Entropy and Mass Bounds of Kerr-de Sitter Spacetimes

TL;DR

This paper analyzes Kerr-de Sitter spacetimes, evaluating their mass, entropy, and angular momentum, and tests various conjectures about their properties, revealing insights into their thermodynamics and the behavior of the c-function.

Contribution

It provides a detailed evaluation of mass, angular momentum, and entropy in Kerr-de Sitter spacetimes and tests the maximal mass conjecture and its strengthening.

Findings

Entropy of Kerr-de Sitter is less than pure de Sitter, consistent with the entropic N-bound.

Maximal mass conjecture holds for Kerr-de Sitter with rotation.

The c-function is anisotropic but averages to a RG flow consistent with spacetime expansion.

Abstract

We consider Kerr-de Sitter spacetimes and evaluate their mass, angular momentum and entropy according to the boundary counterterm prescription.
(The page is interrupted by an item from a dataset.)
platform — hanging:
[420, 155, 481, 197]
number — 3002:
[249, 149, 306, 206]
We provide a physicall interpretation for angular velocity and angular momentum at future/past infinity. We show that the entropy of the four-dimensional Kerr-de Sitter spacetimes is less than of pure de Sitter spacetime in agreement to the entropic N-bound. Moreover, we show that maximal mass conjecture which states any asymptotically de Sitter spacetime with mass greater than de Sitter has a cosmological singularity is respected by asymptotically de Sitter spacetimes with rotation. We furthermore consider the possibility of strengthening the conjecture to state that any asymptotically dS spacetime will have mass greater than dS if and only if it has a cosmological singularity and find that Kerr-de Sitter spacetimes do not respect this stronger statement. We investigate the behavior of the c-function for the Kerr-de Sitter spacetimes and show that it is no longer isotropic. However an average of the c-function over the angular variables yields a renormalization group flow in agreement with the expansion of spacetime at future infinity.